Garner Garnered: An Interview after a Fashion
By Andrea Sherwood.

'Art doesn't justify cruelty, but I would do it again, I don't know why' (Helen Garner).Helen and I don't really know each other that well but as this was a professional job and not real writing, I decided to do what I thought to be the right thing. We'd discussed ethics and journalism previously, and come up with nothing. I said I'd take on the interview. I wanted to know for a fact if Helen was honest, fictional, or simply a made-up fact (she knows what I'm talking about). It was with some trepidation that I knocked on the door of her flat. It was much as I had expected. Helen Garner sat weeping in front of a fire that drew too rapidly, sending all its heat up the chimney. She was skeletal, broken-hearted, broken. A large ring of keys hung on to the hook of her gaunt hip bone. I sat down beside her but her gaze did not lift toward mine. I felt for her; my toes were numb, my shoes sodden by the lengthy walk through overgrown and weed-choked vegetation. It was Melbourne Cup Day when we met. Neither of us felt like gambling, there was too much at stake. I knew that Helen Garner thought of me as a Goddess and I did not want to watch her become a victime [sic] when circumstances belied themselves. A clean yellow-checked apron hung over the window, drying in the pale sun that filtered through the naked kitchen. She had even kept notes on the fridge, to remind herself of what was inside. We discussed the limits of journalistic enquiry. Helen was adamant: 'My antagonism for Jenna Mead motivated The First Stone.'

Chiefly, I agreed, noting how desperately neat Helen was, as though if she could not control the items on her fridge, what could she control? Again, I agreed. Then she made a very astute comment: 'I can't make up a meal that makes sense.' We had been discussing ethics and the concept of food as reading a meaning, or finding a pattern, into Evil. I, too, could not stomach her dreadful cooking and suggested she leave it to those who could, as opposed to those who had no morality. In her own words, Garner is good at non-fiction. It was then I felt the heat of the horror defrosting my feet. I looked at the puddle underneath the table then back to the table, the gleaming knife that lay quietly beside the fried egg. Hadn't Garner already chopped up Jenna Mead, into 'several different persons', as she put it? I didn't want to be the next 'victim'. It was then that I saw a thicket of dead and deadening prose. I panicked. What could I do? Say? the keys jangled ominously, I thought of Bluebeard, all those dead women, and I remembered, too late, Garner's 'bullgods', and, of course, her constant dark references to the 'foibles' of women. Luckily, I recalled an article she'd written a few weeks back where she'd described women as 'feeble' and 'stupid.' I had to trick her into thinking I was agreeing with everything she said. I was nodding vigorously, stupidly, I hoped, while inside my uterus contracted and I doubled over, just in time to see the sweep of the knife just centimetres from the top of my head. I lunged at her legs and she fell backwards, the chair cracking toward the dead fireplace. I now had the knife in my hand. I stood up, careless with authority. I turned and strode toward the door, a free woman.

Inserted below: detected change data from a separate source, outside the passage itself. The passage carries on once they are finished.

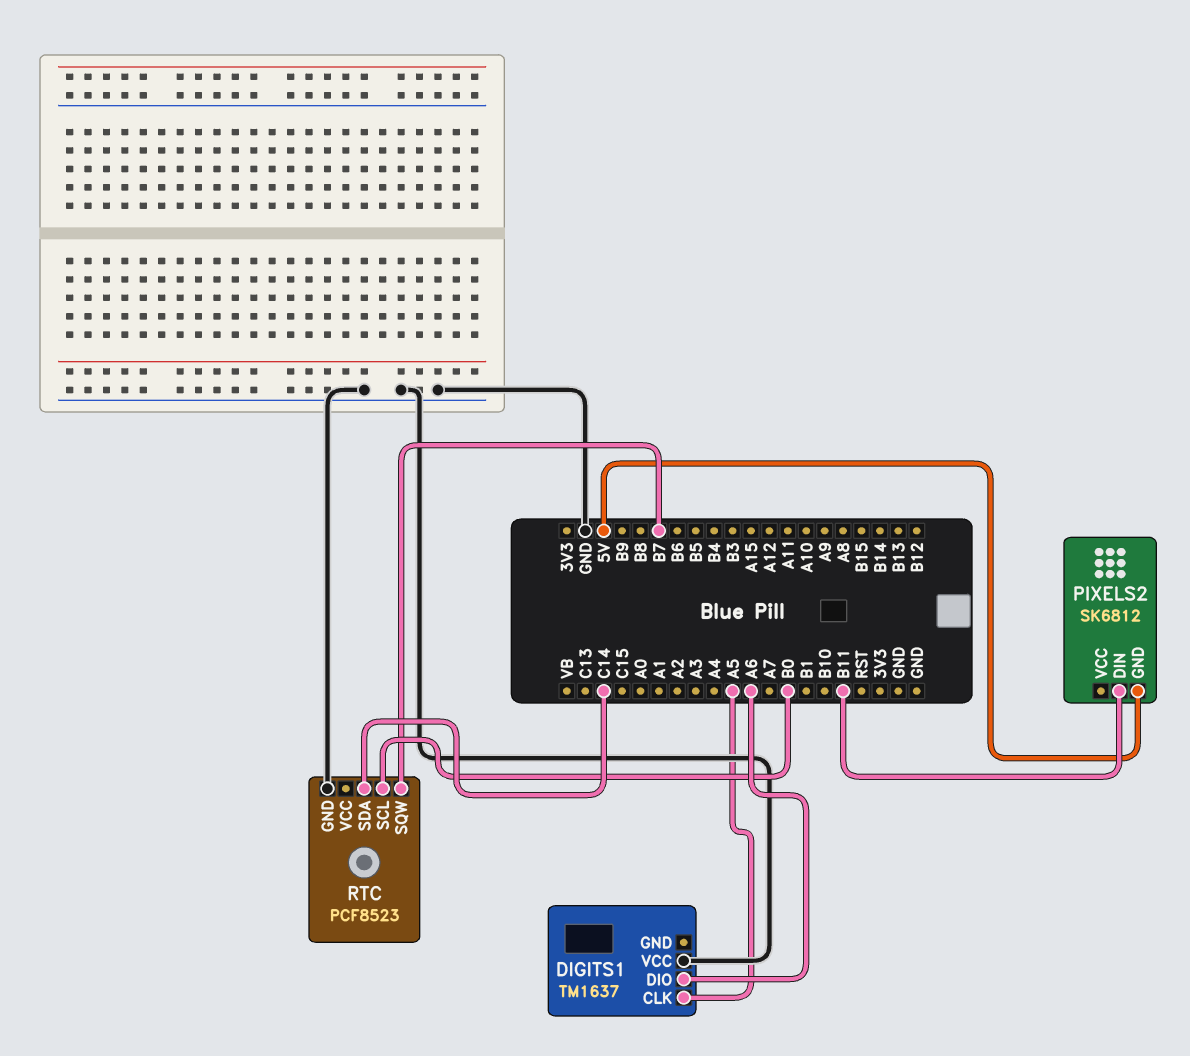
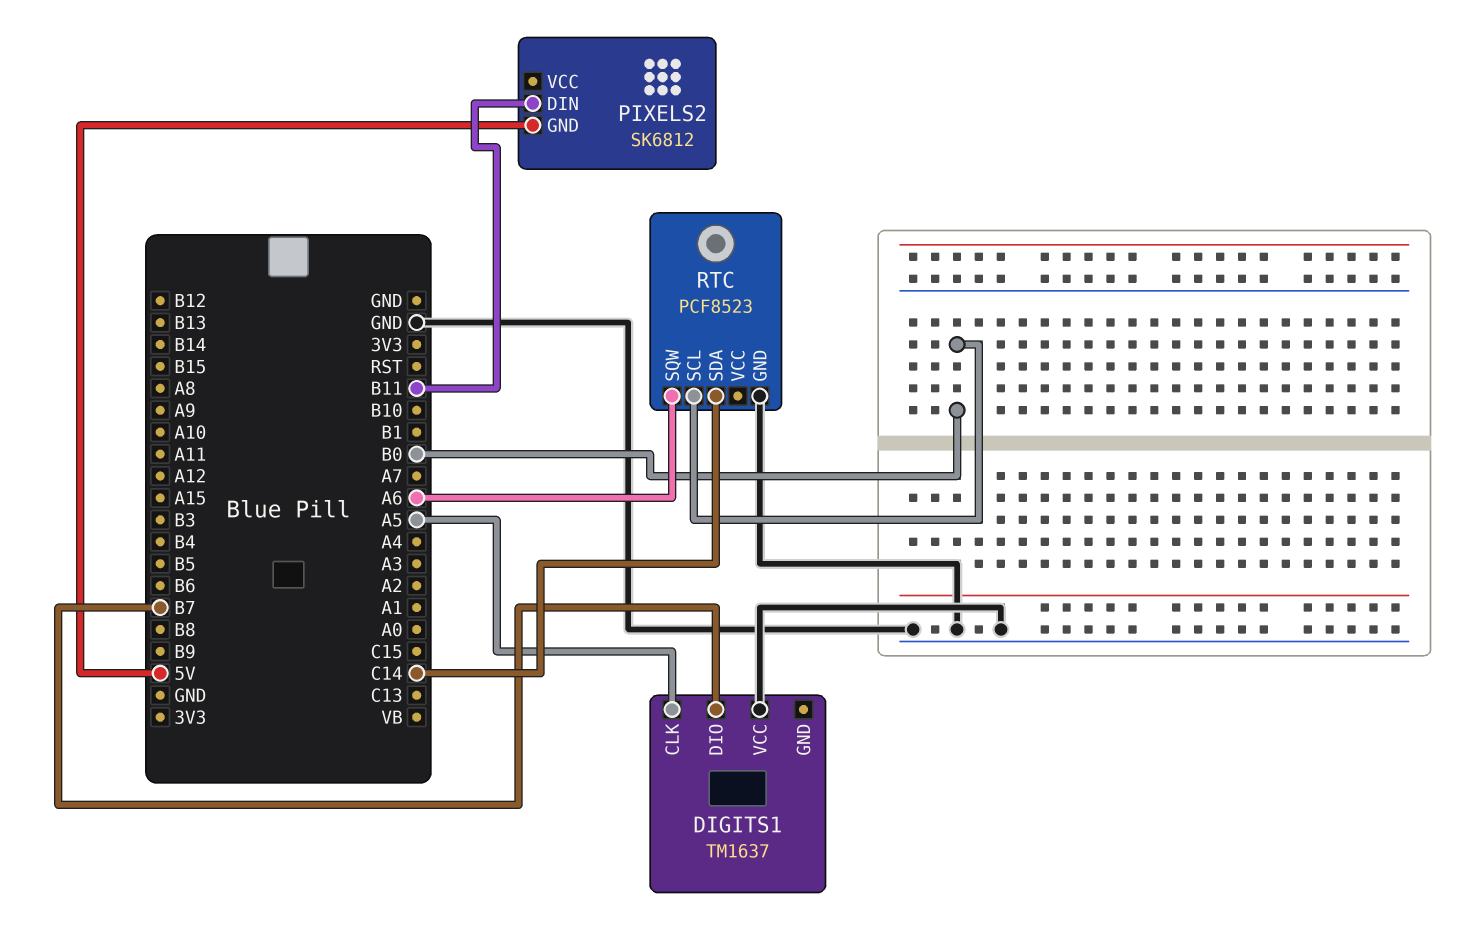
DIGITS1 pin DIO: A6 -> B7
RTC pin SQW: B7 -> A6

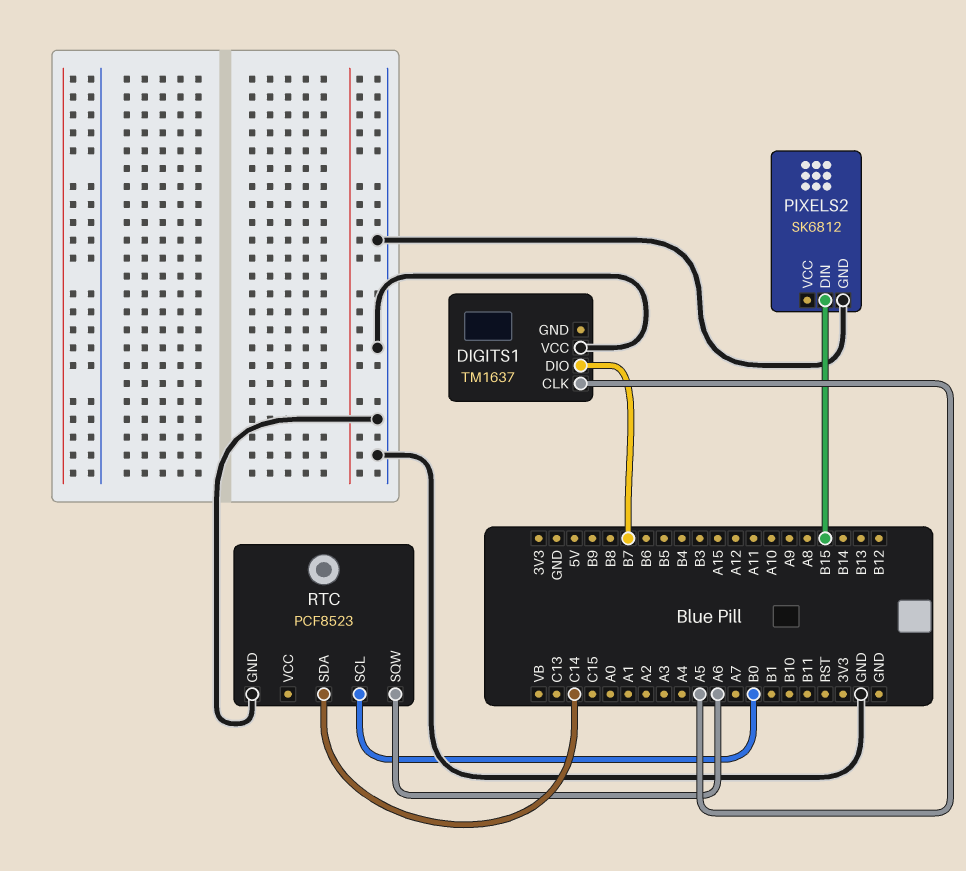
PIXELS2 pin DIN: B11 -> B15
PIXELS2 pin GND: 5V -> GND

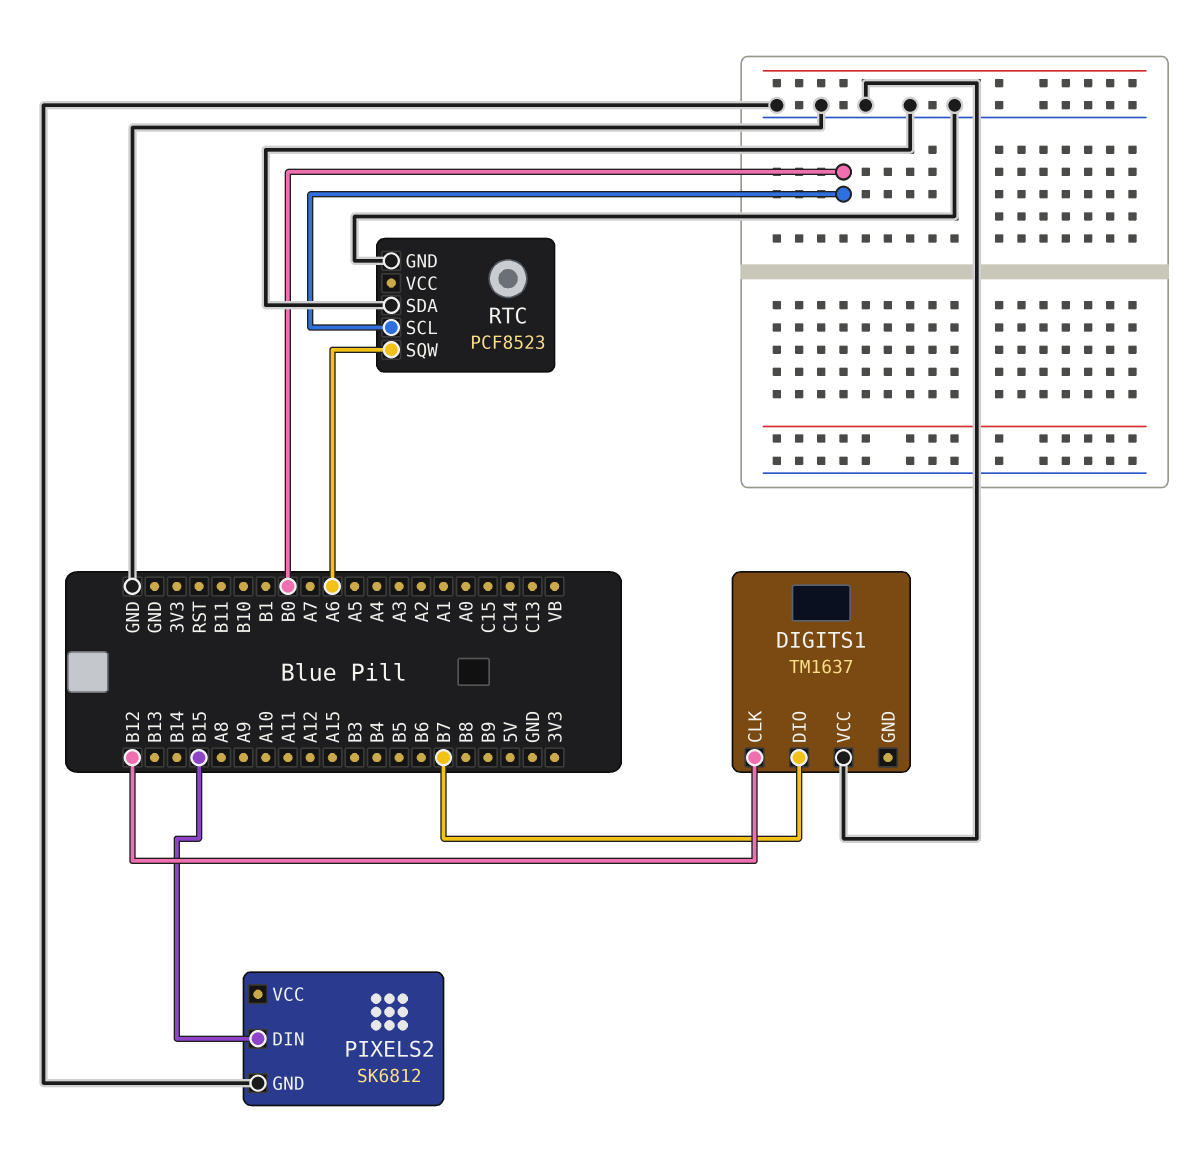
DIGITS1 pin CLK: A5 -> B12
RTC pin SDA: C14 -> GND

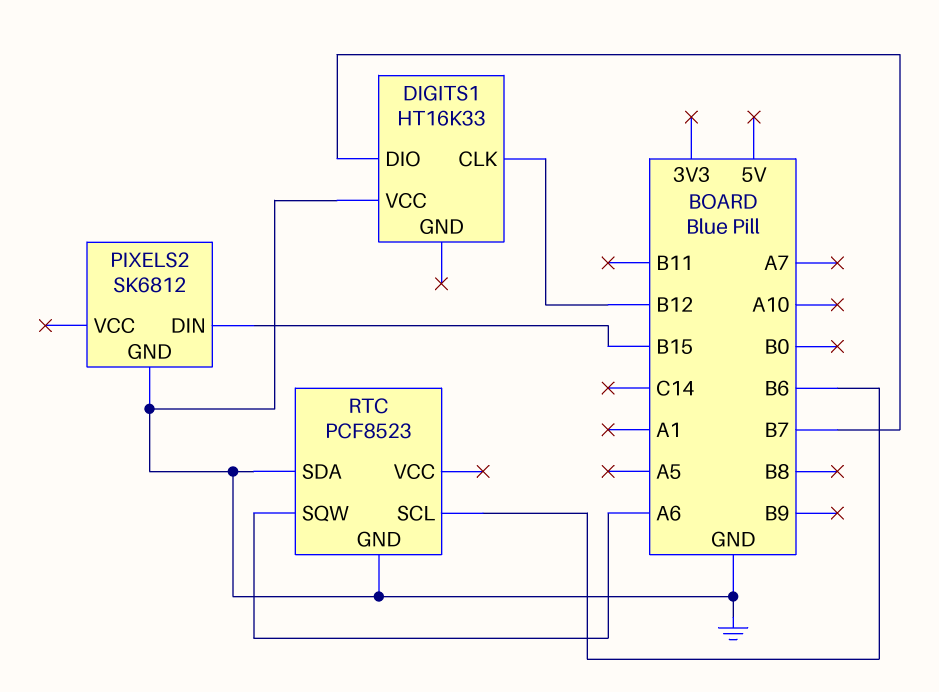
DIGITS1: TM1637 -> HT16K33
RTC pin SCL: B0 -> B6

A Goddess. I was a professional writer, I had done it, and done it with Integrity, and, most importantly, without cruelty. I read this piece back to her after she had tidied it up a bit. She liked it. And here's a piece of advice she told me to remember when writing a piece of journalism: 'Write what you like.' That's Helen, she does.

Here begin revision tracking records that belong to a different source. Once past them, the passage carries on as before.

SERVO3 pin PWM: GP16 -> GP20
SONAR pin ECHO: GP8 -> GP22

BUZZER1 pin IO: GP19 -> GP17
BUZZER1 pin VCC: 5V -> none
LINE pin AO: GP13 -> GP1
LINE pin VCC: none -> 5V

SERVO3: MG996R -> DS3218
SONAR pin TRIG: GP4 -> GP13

This Interview was based on the interview by Margaret Sims in the Australian Magazine 5-6 August 2000. Chiefly, all events recorded in this piece are almost exclusively due to 'classy' writing and the avoidance of 'boring prose.' I can only dream, if I want to, of following in this great writer's footsteps. Though I might add here that I have a dreadful cold after fighting my way through Helen's garden.

Andrea Sherwood is editor for the feminist (annual) issue, Australian Short Stories, and author of One Siren Or Another (University of Queensland Press) and An Autobiography of My Own.